Task statement | Word for word, transcribe the data below from the line with "Aus rechtlichen Gründen" to the line with "Trusted Shops Produktbewertungen", keeping both of those lines.

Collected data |
════════════════

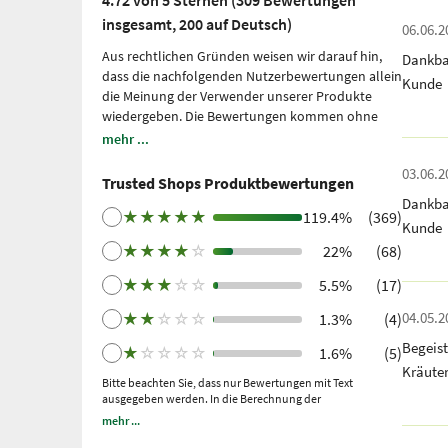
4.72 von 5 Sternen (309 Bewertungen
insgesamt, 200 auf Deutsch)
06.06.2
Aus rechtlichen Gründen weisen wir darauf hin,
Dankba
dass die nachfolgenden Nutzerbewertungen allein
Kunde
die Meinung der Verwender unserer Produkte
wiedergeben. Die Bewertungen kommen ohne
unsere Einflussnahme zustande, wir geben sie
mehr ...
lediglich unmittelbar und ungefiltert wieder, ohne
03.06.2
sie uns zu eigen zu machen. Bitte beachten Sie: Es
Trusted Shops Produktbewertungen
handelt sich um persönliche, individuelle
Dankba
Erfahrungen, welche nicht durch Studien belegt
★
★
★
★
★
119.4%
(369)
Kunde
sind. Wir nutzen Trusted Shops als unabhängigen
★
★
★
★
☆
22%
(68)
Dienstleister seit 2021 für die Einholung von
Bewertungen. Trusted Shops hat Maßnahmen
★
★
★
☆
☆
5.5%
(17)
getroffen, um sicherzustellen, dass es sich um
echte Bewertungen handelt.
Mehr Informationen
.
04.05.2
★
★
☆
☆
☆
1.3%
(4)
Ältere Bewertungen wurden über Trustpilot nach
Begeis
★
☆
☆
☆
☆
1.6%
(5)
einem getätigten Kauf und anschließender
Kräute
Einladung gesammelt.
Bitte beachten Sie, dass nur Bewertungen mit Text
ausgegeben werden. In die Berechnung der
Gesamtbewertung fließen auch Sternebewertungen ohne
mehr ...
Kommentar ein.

════════════════

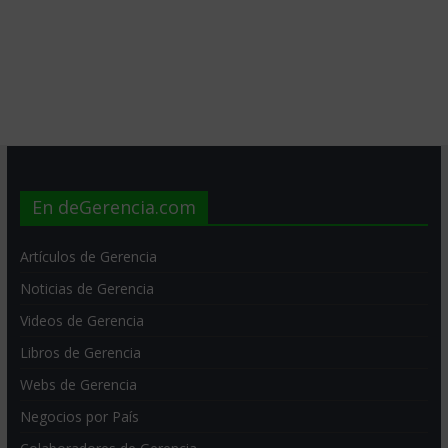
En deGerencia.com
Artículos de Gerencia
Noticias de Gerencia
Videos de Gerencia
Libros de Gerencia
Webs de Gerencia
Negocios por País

════════════════

Response for this exercise |
Aus rechtlichen Gründen weisen wir darauf hin,
Dankba
dass die nachfolgenden Nutzerbewertungen allein
Kunde
die Meinung der Verwender unserer Produkte
wiedergeben. Die Bewertungen kommen ohne
unsere Einflussnahme zustande, wir geben sie
mehr ...
lediglich unmittelbar und ungefiltert wieder, ohne
03.06.2
sie uns zu eigen zu machen. Bitte beachten Sie: Es
Trusted Shops Produktbewertungen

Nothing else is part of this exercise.